The similar thing is experienced with management students while you are explaining specific concepts with suitable examples to make them understand. One right good question also puzzles you and compels you to think differently for a satisfactory conviction.
The speaker has to have in-depth knowledge and preparedness to tackle the audience with a rational approach.
Thanks Dr. Asher. You are so right. I’ve led many Q&A sessions. As long as we don’t feel the need to have all the answers, a question we can’t quickly answer is a thing of beauty. I’ve been stumped a few times. One time I just said, “That’s a great question. I have no idea what to say.”
Dan in the business crisis my old firm went through one of the initial keys was one of your points: we had to decide what was the Real problem? We did not have enough money to pay our debts but was it due to:
1. A short term swing in our business cycle?
2. Too much debt we had taken on?
3. A long term, structural decline in the business?
To solve a crisis like this the whole Senior team and the Board need to look at all these questions and then decide which is correct and then solve that question.
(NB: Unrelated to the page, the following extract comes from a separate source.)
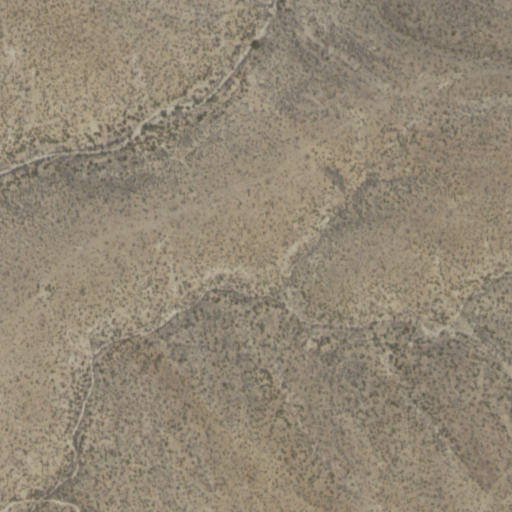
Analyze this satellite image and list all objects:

Depending on which question was correct would lead you to either wait it out, restructure the debt (what we did) or sell or liquidate the whole company.
Brad James, author The Business Zoo
Thanks Brad. I always enjoy your practical comments. Thanks for illustrating the ideas in this post with insight and experience.
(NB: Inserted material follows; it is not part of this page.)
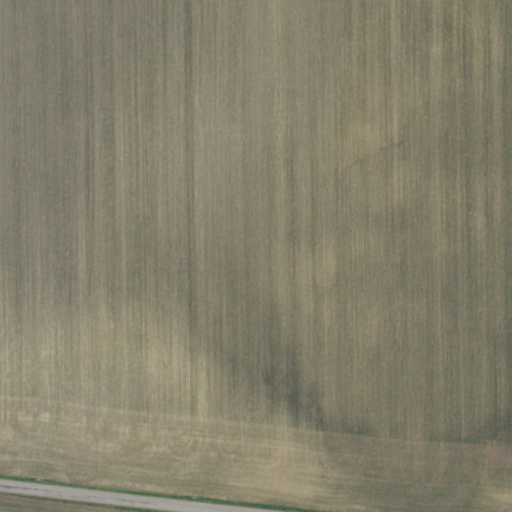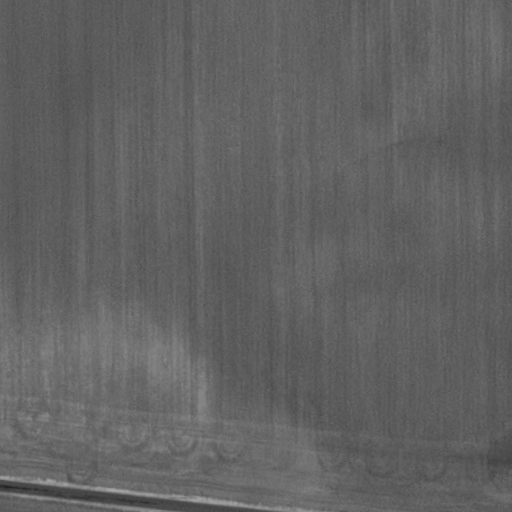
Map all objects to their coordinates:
road: (151, 495)
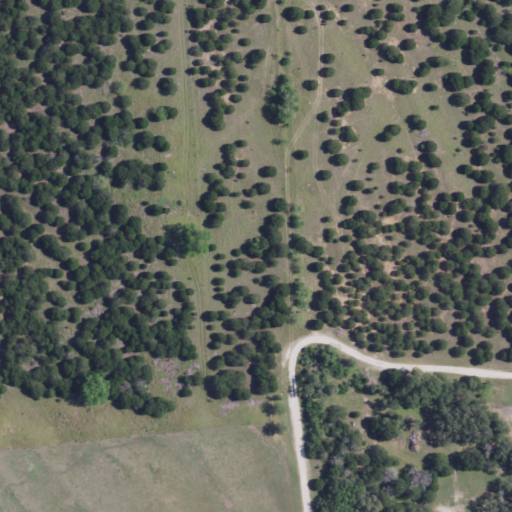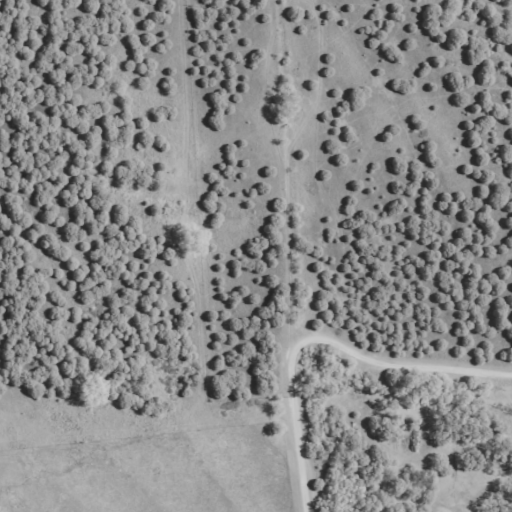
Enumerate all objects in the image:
road: (317, 338)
The questions regarding how to make a lousy meeting better are great! We often just have extra bodies in a meeting that don’t need to be there or don’t contribute. Always leave a meeting with an overview on what was discussed and what action items are assigned to which person. A deadline is also helpful to keep everyone on task.
Thanks Mitra. Great seeing you here today! Great suggestions.
Regarding who SHOULDN’T be in the meeting.. It’s probably easier to evaluate the invite list and not invite them in the first place. However, asking the question sends a clear message that only participatants are welcome in the meeting. No observers allowed.
Great useful content.
Two questions that were eye openers for me, changed me:
* What should I do more of?
* What should I stop doing?
This created some great conversations and helped me
Thanks Mark. So glad you stopped in to leave two really great questions. Your questions prevent us from sleepwalking.
Great post, Dan. These are really insightful questions. I really enjoyed the ones on how to make frustrations useful, especially the question about vulnerability.
Being able to express vulnerability is seriously powerful. It can be very limiting when everyone wants to be the best or the smartest person at the table. I’m a scientist, and this kind of thing is all too common in the field.
I’m going to try to incorporate these questions and attitudes into my work. Thanks!
Thanks Get… It’s great that you ran with the vulnerability question. Love your ideas about the need to be the smartest person at the table. It’s great to be the smartest person in one area…but unrealistic to always be the smartest. It’s actually limiting.
I’m reading a book about compassion. Surprisingly, compassion is very powerful when it comes to addressing issues like teamwork and collaboration.
Out of curiosity, what’s the book you’re reading? I might pick up a copy. The best book I’ve read so far on this subject is the classic Seven Habits of Highly Effective People, but I’m always looking to learn more.
That’s an interesting point about compassion. I’d be interested to hear more of your thoughts about this. Idea for a future post? Haha.
Thanks Herbie. The book is: Awakening Compassion at Work: The Quiet Power That Elevates People and Organizations. I’m enjoying it.
I’m interviewing one of the authors Monday and posting their guest post next Wednesday with a giveaway. You’ll definitely be hearing some ideas on this topic.